You need to evaluate your life insurance needs depending on the financial dependents and liabilities that you have and look for a low-cost term cover. These are pure risk insurance covers that are taken to mitigate financial risks and do not mix investments. Pure term covers are the cheapest form of life covers that do not have any investment component. Look for the one that works the best at your age.
It is also a good time for you to consider health insurance irrespective of your employer offering it. You can start with a Rs 2 lakh cover and increase it gradually as you age.
At 30, you have time on your side and many years to go for your retirement. It may be a good point for you to list your other financial goals such as buying a house, a car or planning for holidays. This way, you will ear-mark a year when you will need money for the goal as well as track your investments towards that goal.
This is a matter of concern. Your investments seem to follow an erratic path and are not regular. You also do not seem to be tracking your investment for timely changes. You should invest regularly and with a clear plan to achieve your financial goals. This way, you will be detached from market movements and average your acquisition irrespective of market cycles. You can observe the gains from regular SIP investments that you have in the two funds where you have been investing regularly compared to the rest, which have been lump sum investments.

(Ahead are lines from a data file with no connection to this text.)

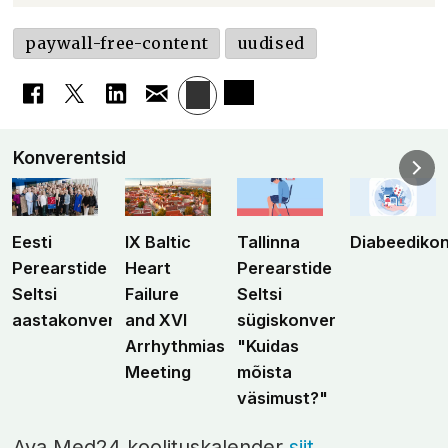
paywall-free-content
uudised
Konverentsid
Eesti
IX Baltic
Tallinna
Diabeediko
Perearstide
Heart
Perearstide
Seltsi
Failure
Seltsi
aastakonverents
and XVI
sügiskonverents
Arrhythmias
"Kuidas
Meeting
mõista
väsimust?"
Ava Med24 koolituskalender
siit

Some of your fund investments are in NFOs. Remember, there is a huge uncertainty with these investments as they do not have any track record or past performance. Moreover, there are several overlaps in the funds that you have selected. There are five tax saving funds and few sector and thematic funds besides a short-term debt fund which does not justify a presence.

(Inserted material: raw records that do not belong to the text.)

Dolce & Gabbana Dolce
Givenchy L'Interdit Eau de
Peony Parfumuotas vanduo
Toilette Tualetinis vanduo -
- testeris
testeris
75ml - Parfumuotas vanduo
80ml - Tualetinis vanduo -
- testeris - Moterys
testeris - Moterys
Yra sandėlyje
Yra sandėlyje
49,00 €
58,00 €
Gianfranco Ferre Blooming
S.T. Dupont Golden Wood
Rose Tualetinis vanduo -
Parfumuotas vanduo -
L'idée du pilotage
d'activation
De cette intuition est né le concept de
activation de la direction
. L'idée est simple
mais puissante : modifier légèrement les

Having too many funds is not the best way to achieve portfolio diversification and in some ways idea duplication actually reduces your chance of superior performance. There is of course the difficulty to manage such a wide array of funds, which is evident by your continuing investments in some funds that you should have long exited.
The best way to long-term wealth creation is through investments in equity, and mutual funds offer the medium to achieve this over the long-term, especially when investments are regular and systematic. Time is on your side and the right mix of equity funds will help you generate superior returns. You should consider a portfolio with 90 per cent equity exposure as suggested in the recommended portfolio.
Consolidating your portfolio
You need to consolidate your fund holdings and we suggest you reduce your fund holding from 21 to not more than 7-8. You can retain some of the tax saving funds that are yet to finish their 3-year lock-in to take advantage of the tax benefits. Gradually phase out your existing portfolio barring a few funds such as HDFC Top 200, DSPBR Top 100 Equity and DSPBR T.I.G.E.R. from your existing selection of funds and initiate systematic withdrawal from the rest to invest in the new funds. Have equal SIPs across the five suggested funds.
Review and Rebalancing
By being regular with your investments you should be able to achieve your desired financial goal with little difficulty and you should consider using the additional investment that you have in mind into the suggested portfolio. The lesson for you from these investments is that mutual fund investing is not a one time exercise; to get the most out of your investments you need to track them and evaluate the fund's performance at least once a year. This way you can evaluate your portfolio's progress and its journey towards achieving your financial goal. This exercise also gives you the flexibility to make changes to your portfolio by exiting non performers and investing in better faring funds and rebalance them.